There is an implacable aura to COLD PREY other modern slashers may not find relief in purely because it is Norwegian. Not that Roar Uthaug’s film (top that name, by the way; I feel manlier just saying it out loud) gains any particular insight by its residence that would have gone undreamed written in any other tongue, but it’s stale first third is ventilated from a Yank perspective by a country of origin not known for its slasher pictures. Once the co-ed band of skiers are established within the setting of an abandoned lodge atop a snow cap, the cultural barrier dissipates and what remains is an above average game of mouse and masked colossus with a pick axe.
If you ever wondered what a slasher from Norway would be like, and I can’t imagine why one wouldn’t concern themselves with such important matters, turns out it is exactly like an American slasher. FRITT VILT is eating at a Subway in Europe. It’s familiar, you know what’s on the menu, but the people behind the counter speak a different language.
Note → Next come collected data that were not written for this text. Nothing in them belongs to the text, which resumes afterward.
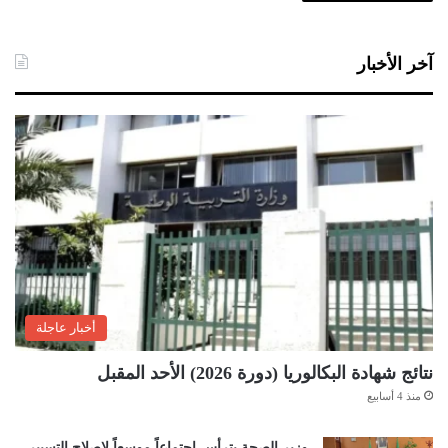
آخر الأخبار
الرئيس الفرنسي لم يشترط أي اسم
لتولي رئاسة الحكومة بمن فيهم الحريري
وفي الوقت ذاته، تردّدت أنباء عن تأجيل الرئيس الفرنسي زيارته إلى
لبنان مطلع سبتمبر المقبل، بعد فشل الأطراف السياسية في الاتفاق
على تشكيل حكومة تقوم بالإصلاحات المطلوبة للحصول على الدعم
الاقتصادي والمالي اللازم لإنقاذ البلاد معيشياً ونقدياً وانتشالها من
الانهيار الشامل.
أخبار عاجلة
وأكد مصدر من السفارة الفرنسية في بيروت، لـ”العربي الجديد”، أنّ
نتائج شهادة البكالوريا (دورة 2026) الأحد المقبل
زيارة ماكرون لا تزال موضوعة ومسجلة على جدول البرامج ولم يقم
منذ 4 أسابيع
حتى الساعة بإلغاء رحلته. وشدد المصدر، الذي رفض الإفصاح عن
هويته، على أن الرئيس الفرنسي لم يشترط أي اسم لتولي رئاسة
وزير الصحة يترأس اجتماعاً موسعاً لإصلاح التسيير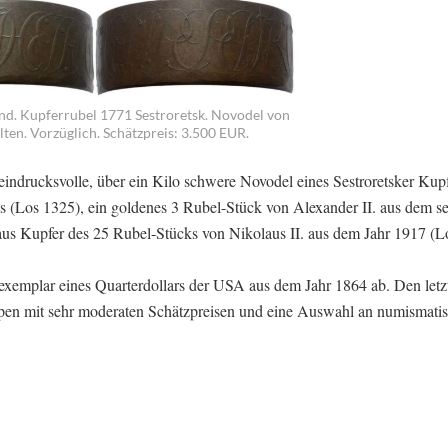
nd. Kupferrubel 1771 Sestroretsk. Novodel von
lten. Vorzüglich. Schätzpreis: 3.500 EUR.
 eindrucksvolle, über ein Kilo schwere Novodel eines Sestroretsker Kupf
 (Los 1325), ein goldenes 3 Rubel-Stück von Alexander II. aus dem se
aus Kupfer des 25 Rubel-Stücks von Nikolaus II. aus dem Jahr 1917 (L
texemplar eines Quarterdollars der USA aus dem Jahr 1864 ab. Den letz
ppen mit sehr moderaten Schätzpreisen und eine Auswahl an numismati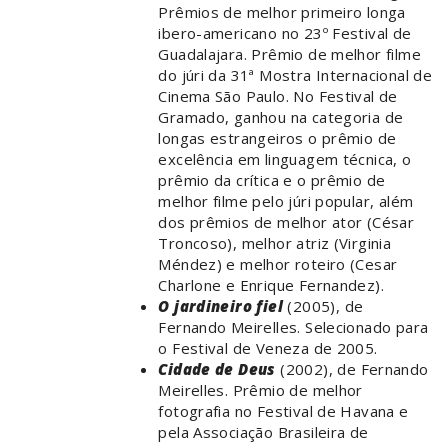
Prêmios de melhor primeiro longa
ibero-americano no 23º Festival de
Guadalajara. Prêmio de melhor filme
do júri da 31ª Mostra Internacional de
Cinema São Paulo. No Festival de
Gramado, ganhou na categoria de
longas estrangeiros o prêmio de
excelência em linguagem técnica, o
prêmio da crítica e o prêmio de
melhor filme pelo júri popular, além
dos prêmios de melhor ator (César
Troncoso), melhor atriz (Virginia
Méndez) e melhor roteiro (Cesar
Charlone e Enrique Fernandez).
O jardineiro fiel
(2005), de
Fernando Meirelles. Selecionado para
o Festival de Veneza de 2005.
Cidade de Deus
(2002), de Fernando
Meirelles. Prêmio de melhor
fotografia no Festival de Havana e
pela Associação Brasileira de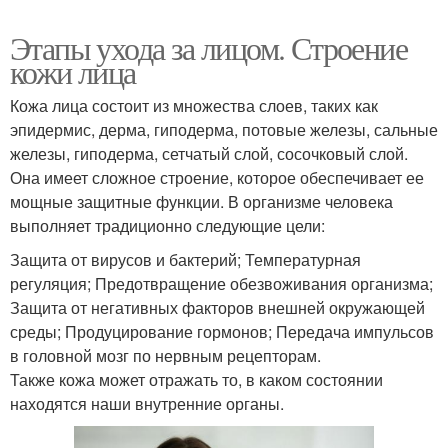
Этапы ухода за лицом. Строение
кожи лица
Кожа лица состоит из множества слоев, таких как
эпидермис, дерма, гиподерма, потовые железы, сальные
железы, гиподерма, сетчатый слой, сосочковый слой.
Она имеет сложное строение, которое обеспечивает ее
мощные защитные функции. В организме человека
выполняет традиционно следующие цели:
Защита от вирусов и бактерий; Температурная
регуляция; Предотвращение обезвоживания организма;
Защита от негативных факторов внешней окружающей
среды; Продуцирование гормонов; Передача импульсов
в головной мозг по нервным рецепторам.
Также кожа может отражать то, в каком состоянии
находятся наши внутренние органы.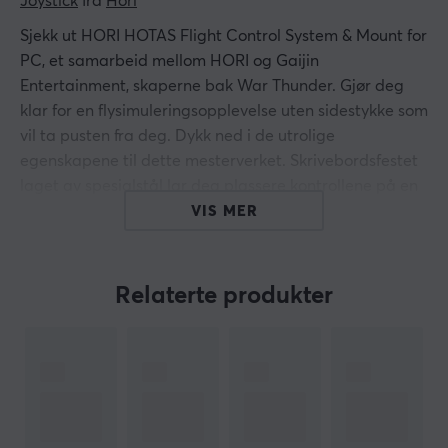
Joystick
 fra 
Hori
Sjekk ut HORI HOTAS Flight Control System & Mount for
PC, et samarbeid mellom HORI og Gaijin
Entertainment, skaperne bak War Thunder. Gjør deg
klar for en flysimuleringsopplevelse uten sidestykke som
vil ta pusten fra deg. Dykk ned i de utrolige
egenskapene til dette mesterverket. Skrivebordsfestet
laget av spesialstål lar deg plassere kontrollene på en
autentisk måte, akkurat som i et ekte jagerfly. Svev
VIS MER
gjennom den virtuelle himmelen med selvtillit vel
vitende om at hvert trekk du gjør er så autentisk som
det kan bli. Med over 200 konfigurerbare kontroller har
Relaterte produkter
du full kontroll over flyet ditt, slik at du kan skreddersy
spillestilen din til perfeksjon.
Joysticken i HORI HOTAS Flight Control System er
utrolig. Utstyrt med to-trinns triggere, kan du enkelt
kontrollere avanserte våpensystemer og bringe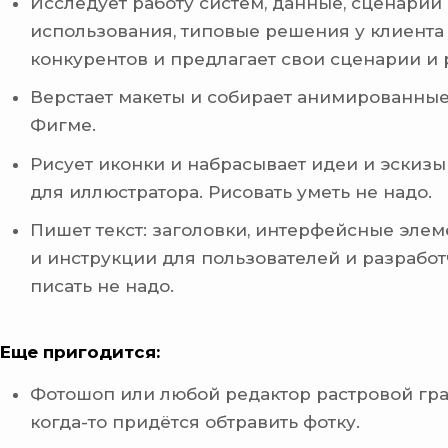
Исследует работу систем, данные, сценарии
использования, типовые решения у клиента 
конкурентов и предлагает свои сценарии и
Верстает макеты и собирает анимированные
Фигме.
Рисует иконки и набрасывает идеи и эскиз
для иллюстратора. Рисовать уметь не надо.
Пишет текст: заголовки, интерфейсные элем
и инструкции для пользователей и разработ
писать не надо.
Еще пригодится:
Фотошоп или любой редактор растровой гр
когда-то придётся обтравить фотку.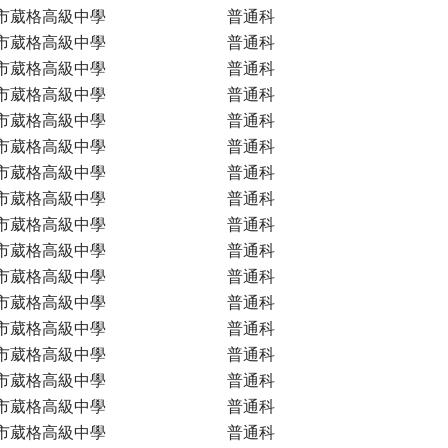
市葳格高級中學
普通科
市葳格高級中學
普通科
市葳格高級中學
普通科
市葳格高級中學
普通科
市葳格高級中學
普通科
市葳格高級中學
普通科
市葳格高級中學
普通科
市葳格高級中學
普通科
市葳格高級中學
普通科
市葳格高級中學
普通科
市葳格高級中學
普通科
市葳格高級中學
普通科
市葳格高級中學
普通科
市葳格高級中學
普通科
市葳格高級中學
普通科
市葳格高級中學
普通科
市葳格高級中學
普通科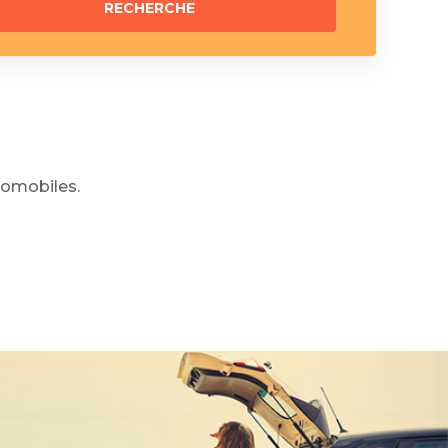
omobiles.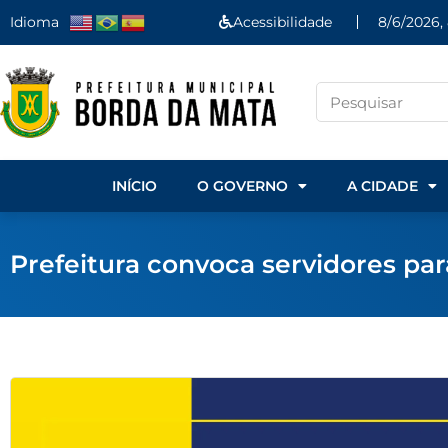
Idioma
Acessibilidade
8/6/2026,
INÍCIO
O GOVERNO
A CIDADE
Prefeitura convoca servidores par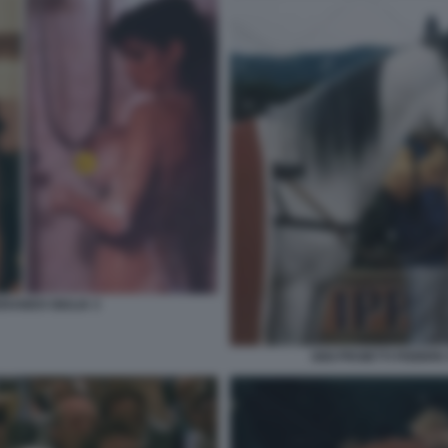
RANDO GIULIA 3
GIGI PROIETTI FEBBR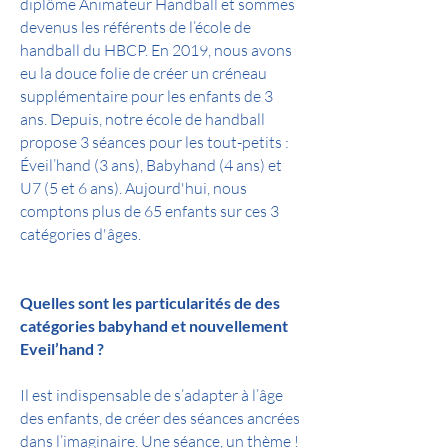
diplôme Animateur Handball et sommes
devenus les référents de l’école de
handball du HBCP. En 2019, nous avons
eu la douce folie de créer un créneau
supplémentaire pour les enfants de 3
ans. Depuis, notre école de handball
propose 3 séances pour les tout-petits :
Éveil’hand (3 ans), Babyhand (4 ans) et
U7 (5 et 6 ans). Aujourd'hui, nous
comptons plus de 65 enfants sur ces 3
catégories d'âges.
Quelles sont les particularités de des
catégories babyhand et nouvellement
Eveil’hand ?
Il est indispensable de s’adapter à l’âge
des enfants, de créer des séances ancrées
dans l’imaginaire. Une séance, un thème !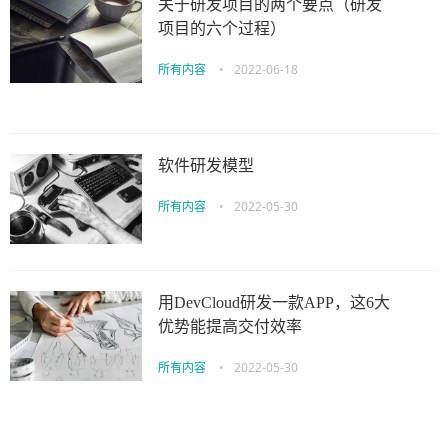
关于研发项目的两个要点（研发
项目的六个过程）
所有内容
•
2022-06-18
软件研发模型
所有内容
•
2022-05-30
用DevCloud研发一款APP，这6大
优势能提高交付效率
所有内容
•
2022-05-30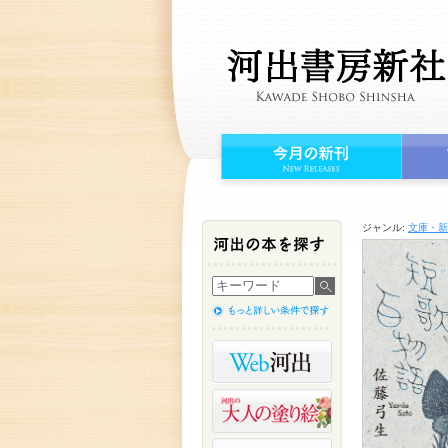
ジャンル:
文庫・新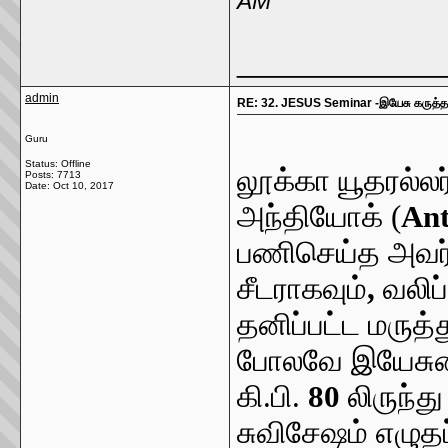
AM
_____________
admin
RE: 32. JESUS Seminar -இயேசு கருத்த
Guru
Status: Offline
லூக்கா யூதரல்லர
Posts: 7713
Date:
Oct 10, 2017
அந்தியோக் (
Ant
பணிசெய்த அவர்
சீடராகவும்
,
வலிப்
தனிப்பட்ட மருத்
போலவே இயேசு
கி.பி.
80
லிருந்த
சுவிசேஷம் எழுதப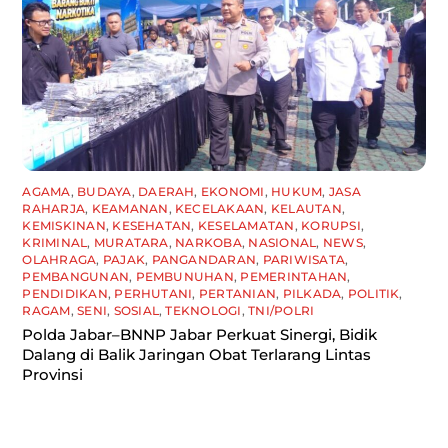
AGAMA
,
BUDAYA
,
DAERAH
,
EKONOMI
,
HUKUM
,
JASA
RAHARJA
,
KEAMANAN
,
KECELAKAAN
,
KELAUTAN
,
KEMISKINAN
,
KESEHATAN
,
KESELAMATAN
,
KORUPSI
,
KRIMINAL
,
MURATARA
,
NARKOBA
,
NASIONAL
,
NEWS
,
OLAHRAGA
,
PAJAK
,
PANGANDARAN
,
PARIWISATA
,
PEMBANGUNAN
,
PEMBUNUHAN
,
PEMERINTAHAN
,
PENDIDIKAN
,
PERHUTANI
,
PERTANIAN
,
PILKADA
,
POLITIK
,
RAGAM
,
SENI
,
SOSIAL
,
TEKNOLOGI
,
TNI/POLRI
Polda Jabar–BNNP Jabar Perkuat Sinergi, Bidik
Dalang di Balik Jaringan Obat Terlarang Lintas
Provinsi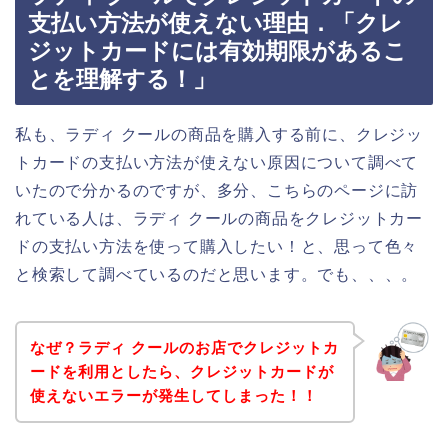
支払い方法が使えない理由．「クレ
ジットカードには有効期限があるこ
とを理解する！」
私も、ラディ クールの商品を購入する前に、クレジッ
トカードの支払い方法が使えない原因について調べて
いたので分かるのですが、多分、こちらのページに訪
れている人は、ラディ クールの商品をクレジットカー
ドの支払い方法を使って購入したい！と、思って色々
と検索して調べているのだと思います。でも、、、。
なぜ？ラディ クールのお店でクレジットカ
ードを利用としたら、クレジットカードが
使えないエラーが発生してしまった！！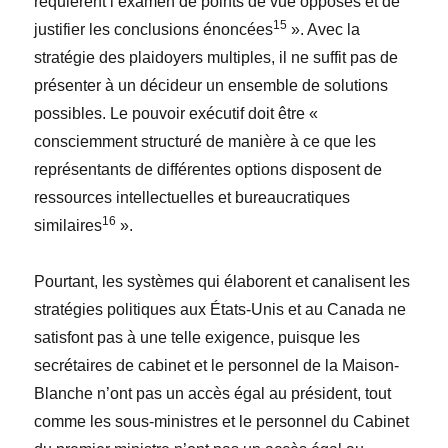
requièrent l’examen de points de vue opposés et de
15
justifier les conclusions énoncées
». Avec la
stratégie des plaidoyers multiples, il ne suffit pas de
présenter à un décideur un ensemble de solutions
possibles. Le pouvoir exécutif doit être «
consciemment structuré de manière à ce que les
représentants de différentes options disposent de
ressources intellectuelles et bureaucratiques
16
similaires
».
Pourtant, les systèmes qui élaborent et canalisent les
stratégies politiques aux États-Unis et au Canada ne
satisfont pas à une telle exigence, puisque les
secrétaires de cabinet et le personnel de la Maison-
Blanche n’ont pas un accès égal au président, tout
comme les sous-ministres et le personnel du Cabinet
Okay, so maybe that part is none too different. They serve beer, though, so that’s cool, right? Either way it’s the same and not the same and that latter not grants an inexplicably fresh air to the proceedings.
The opening thirty offer nothing new to the table. Two couples and the perpetual, amiable geek third wheel go on a ski trip. Third wheel breaks his leg DANTE’S PEAK style, group must find shelter. At shelter the obvious candidate for final girl steps up and pulls a Billy Mays, Mighty Bonding third wheel’s wound shut. Of course they’re not out of the woods snow yet, as the opening credits told us said shelter was the site of a youg boy’s live snow burial at the hands of an unseen figure. Soon the blood flows.
What works best about FRITT VILT is not the cultural identity, rather the niche identity. This is about as adequately stocked as the contemporary slasher gets, which is neither ringing endorsement nor raging condemnation. It may lack the murderous gaze and a genuinely evasive whodunit thread throughout, but it’s fun, well paced (once the chase rolls), and intense in all the right places without being overtly nihilistic, a trait I increasingly admire in an age of horror dominated by boundary pushing.
There is a traditional cinematic quality to Roar Uthaug’s film that others of its ilk lack, a trait no doubt aided by the SHINNING invoked setting and a full orchestral score. This isn’t a typical grungy, hard (but not that hard) rock loving dead teenager film. Yes, it’s framework is typical, but it’s dearth of unique characters is supplemented by a unique setting and a gratifying ending that banks not on gratuity but empathy. FRITT VILT is derivative and familiar, but it’s also robust and modest and conservative, resulting in scales tipped toward a quality worth rewarding down the line.